Start of Quoted passage

Ian was forecast to intensify rapidly and hit Cuba as a major hurricane late Monday, and then become an even stronger Category 4 hurricane over warm Gulf of Mexico waters before striking Florida on Wednesday along a stretch of coast including the Tampa Bay area.
“Please treat this storm seriously. It’s the real deal. This is not a drill,” Hillsborough County Emergency Management Director Timothy Dudley said at a Monday news conference on storm preparations in Tampa.
Authorities in Cuba suspended classes in Pinar del Rio province and planned evacuations Monday as Ian gained strength on approach to Grand Cayman and the Cuban provinces of Isla de Juventud, Pinar del Rio and Artemisa. Cuba also was shutting down its train system ahead of the worst weather.
“Cuba is expecting extreme hurricane force winds, also life threatening storm surge and heavy rainfall,” U.S. National Hurricane Center senior specialist Daniel Brown told The Associated Press early Monday.

End of Quoted passage
Start of Data provided

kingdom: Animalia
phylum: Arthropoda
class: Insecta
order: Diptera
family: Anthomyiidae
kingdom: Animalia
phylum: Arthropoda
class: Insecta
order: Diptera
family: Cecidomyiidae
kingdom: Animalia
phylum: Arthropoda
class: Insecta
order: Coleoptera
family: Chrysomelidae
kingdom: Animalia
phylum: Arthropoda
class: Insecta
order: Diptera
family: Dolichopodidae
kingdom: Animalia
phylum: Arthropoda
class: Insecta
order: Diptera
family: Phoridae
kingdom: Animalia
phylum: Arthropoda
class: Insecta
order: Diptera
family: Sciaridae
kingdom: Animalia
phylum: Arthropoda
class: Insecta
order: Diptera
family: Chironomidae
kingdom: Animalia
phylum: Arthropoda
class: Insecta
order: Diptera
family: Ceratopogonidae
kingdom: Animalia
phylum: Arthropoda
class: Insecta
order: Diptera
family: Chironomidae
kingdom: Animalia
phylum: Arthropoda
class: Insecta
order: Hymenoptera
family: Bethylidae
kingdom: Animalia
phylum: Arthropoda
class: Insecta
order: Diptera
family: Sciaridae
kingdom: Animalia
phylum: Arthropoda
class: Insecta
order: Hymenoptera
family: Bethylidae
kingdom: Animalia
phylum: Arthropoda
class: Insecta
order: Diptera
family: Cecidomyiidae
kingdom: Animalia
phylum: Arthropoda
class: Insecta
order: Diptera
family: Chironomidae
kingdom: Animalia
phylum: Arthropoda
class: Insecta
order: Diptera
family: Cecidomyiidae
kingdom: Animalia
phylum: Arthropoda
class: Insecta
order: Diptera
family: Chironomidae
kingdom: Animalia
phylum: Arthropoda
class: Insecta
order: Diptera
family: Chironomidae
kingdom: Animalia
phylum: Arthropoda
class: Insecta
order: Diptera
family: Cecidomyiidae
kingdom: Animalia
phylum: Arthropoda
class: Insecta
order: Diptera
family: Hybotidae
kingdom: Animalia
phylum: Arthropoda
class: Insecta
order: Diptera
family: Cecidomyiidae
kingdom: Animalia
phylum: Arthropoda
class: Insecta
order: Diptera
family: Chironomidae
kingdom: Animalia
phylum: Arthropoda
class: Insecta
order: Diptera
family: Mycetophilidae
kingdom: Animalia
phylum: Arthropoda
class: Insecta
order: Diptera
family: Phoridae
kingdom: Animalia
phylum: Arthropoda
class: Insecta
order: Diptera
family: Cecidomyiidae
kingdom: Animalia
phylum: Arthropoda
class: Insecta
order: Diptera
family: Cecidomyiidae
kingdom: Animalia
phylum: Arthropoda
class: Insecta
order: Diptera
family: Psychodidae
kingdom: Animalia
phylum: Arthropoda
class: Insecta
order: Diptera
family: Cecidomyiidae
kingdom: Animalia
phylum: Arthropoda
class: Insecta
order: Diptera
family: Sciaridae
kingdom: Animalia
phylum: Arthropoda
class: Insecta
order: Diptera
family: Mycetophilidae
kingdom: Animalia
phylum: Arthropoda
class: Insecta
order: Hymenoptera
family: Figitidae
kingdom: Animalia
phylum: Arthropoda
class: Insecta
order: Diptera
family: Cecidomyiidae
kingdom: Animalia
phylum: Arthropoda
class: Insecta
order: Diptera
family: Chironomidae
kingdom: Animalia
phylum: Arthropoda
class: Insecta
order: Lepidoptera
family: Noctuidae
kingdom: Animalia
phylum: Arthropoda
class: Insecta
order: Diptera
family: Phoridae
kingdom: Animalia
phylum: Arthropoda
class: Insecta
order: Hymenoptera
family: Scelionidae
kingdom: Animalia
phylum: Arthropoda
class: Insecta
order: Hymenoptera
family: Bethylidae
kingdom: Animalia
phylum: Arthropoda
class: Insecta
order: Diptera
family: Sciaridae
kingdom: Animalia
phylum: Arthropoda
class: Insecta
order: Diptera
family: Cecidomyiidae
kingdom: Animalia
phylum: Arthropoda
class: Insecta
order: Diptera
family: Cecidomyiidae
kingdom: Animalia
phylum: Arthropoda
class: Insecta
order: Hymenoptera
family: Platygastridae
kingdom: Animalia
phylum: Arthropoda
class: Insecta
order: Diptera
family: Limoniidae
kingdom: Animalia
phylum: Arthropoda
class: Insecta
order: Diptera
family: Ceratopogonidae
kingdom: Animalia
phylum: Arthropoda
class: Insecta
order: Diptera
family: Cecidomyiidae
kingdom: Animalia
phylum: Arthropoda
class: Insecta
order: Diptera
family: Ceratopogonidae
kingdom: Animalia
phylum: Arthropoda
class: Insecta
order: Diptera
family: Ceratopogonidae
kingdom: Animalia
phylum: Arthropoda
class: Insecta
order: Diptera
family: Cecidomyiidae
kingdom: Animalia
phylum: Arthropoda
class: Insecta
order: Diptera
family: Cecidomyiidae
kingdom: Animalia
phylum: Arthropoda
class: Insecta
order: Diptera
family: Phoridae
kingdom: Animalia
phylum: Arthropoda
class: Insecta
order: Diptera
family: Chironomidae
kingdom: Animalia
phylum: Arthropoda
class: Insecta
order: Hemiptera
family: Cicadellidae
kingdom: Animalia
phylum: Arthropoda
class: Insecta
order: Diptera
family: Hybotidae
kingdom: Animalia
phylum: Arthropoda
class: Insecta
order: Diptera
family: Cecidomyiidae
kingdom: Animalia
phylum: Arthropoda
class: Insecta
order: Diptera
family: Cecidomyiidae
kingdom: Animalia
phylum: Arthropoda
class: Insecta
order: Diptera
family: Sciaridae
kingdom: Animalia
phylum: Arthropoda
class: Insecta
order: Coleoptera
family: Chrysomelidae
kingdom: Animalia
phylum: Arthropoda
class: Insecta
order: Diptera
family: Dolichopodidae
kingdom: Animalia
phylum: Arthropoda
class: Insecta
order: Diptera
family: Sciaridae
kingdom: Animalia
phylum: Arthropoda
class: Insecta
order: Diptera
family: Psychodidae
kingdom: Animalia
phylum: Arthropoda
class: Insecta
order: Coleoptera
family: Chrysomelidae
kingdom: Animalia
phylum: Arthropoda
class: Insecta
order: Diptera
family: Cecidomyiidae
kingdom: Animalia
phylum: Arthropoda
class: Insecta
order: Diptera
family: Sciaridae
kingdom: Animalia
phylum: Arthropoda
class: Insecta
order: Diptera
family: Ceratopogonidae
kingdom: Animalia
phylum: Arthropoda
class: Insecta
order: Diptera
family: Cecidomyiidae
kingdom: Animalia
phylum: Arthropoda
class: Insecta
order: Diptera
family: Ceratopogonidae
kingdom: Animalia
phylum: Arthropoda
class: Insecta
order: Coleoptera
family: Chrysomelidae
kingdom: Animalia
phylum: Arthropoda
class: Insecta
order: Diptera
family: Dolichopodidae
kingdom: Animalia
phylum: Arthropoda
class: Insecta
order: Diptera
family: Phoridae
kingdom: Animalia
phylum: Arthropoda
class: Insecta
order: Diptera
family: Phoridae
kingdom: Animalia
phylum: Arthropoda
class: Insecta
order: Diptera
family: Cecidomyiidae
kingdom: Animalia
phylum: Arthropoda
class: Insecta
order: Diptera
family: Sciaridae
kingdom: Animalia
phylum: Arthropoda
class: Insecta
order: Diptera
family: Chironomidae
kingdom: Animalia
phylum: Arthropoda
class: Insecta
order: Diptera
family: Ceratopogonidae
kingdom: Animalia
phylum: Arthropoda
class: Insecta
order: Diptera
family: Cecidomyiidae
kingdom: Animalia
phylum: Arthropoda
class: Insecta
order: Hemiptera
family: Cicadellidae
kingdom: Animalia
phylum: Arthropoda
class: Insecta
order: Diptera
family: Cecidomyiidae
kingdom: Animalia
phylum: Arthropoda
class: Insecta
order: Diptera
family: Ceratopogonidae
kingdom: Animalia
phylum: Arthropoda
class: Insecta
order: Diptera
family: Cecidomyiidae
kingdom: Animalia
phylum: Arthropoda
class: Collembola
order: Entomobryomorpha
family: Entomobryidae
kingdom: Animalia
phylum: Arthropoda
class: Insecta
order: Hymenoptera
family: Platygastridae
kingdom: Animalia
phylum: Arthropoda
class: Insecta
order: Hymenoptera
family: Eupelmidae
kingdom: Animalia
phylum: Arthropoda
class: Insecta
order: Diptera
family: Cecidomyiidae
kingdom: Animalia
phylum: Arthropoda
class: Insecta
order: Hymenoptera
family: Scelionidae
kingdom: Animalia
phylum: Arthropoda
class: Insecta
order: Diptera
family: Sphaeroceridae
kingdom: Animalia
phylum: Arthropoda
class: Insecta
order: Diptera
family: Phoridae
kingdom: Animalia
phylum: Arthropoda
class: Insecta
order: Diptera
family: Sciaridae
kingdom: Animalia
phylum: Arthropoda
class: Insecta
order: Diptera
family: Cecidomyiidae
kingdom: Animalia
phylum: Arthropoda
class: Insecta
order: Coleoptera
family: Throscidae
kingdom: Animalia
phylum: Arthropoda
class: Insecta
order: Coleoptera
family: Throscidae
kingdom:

End of Data provided

Instructions for the task. In the passage about Hurricane Ian, which Cuban province did authorities suspend classes in? The listing has no connection to the passage about Hurricane Ian.

Answer in full. Pinar del Rio province.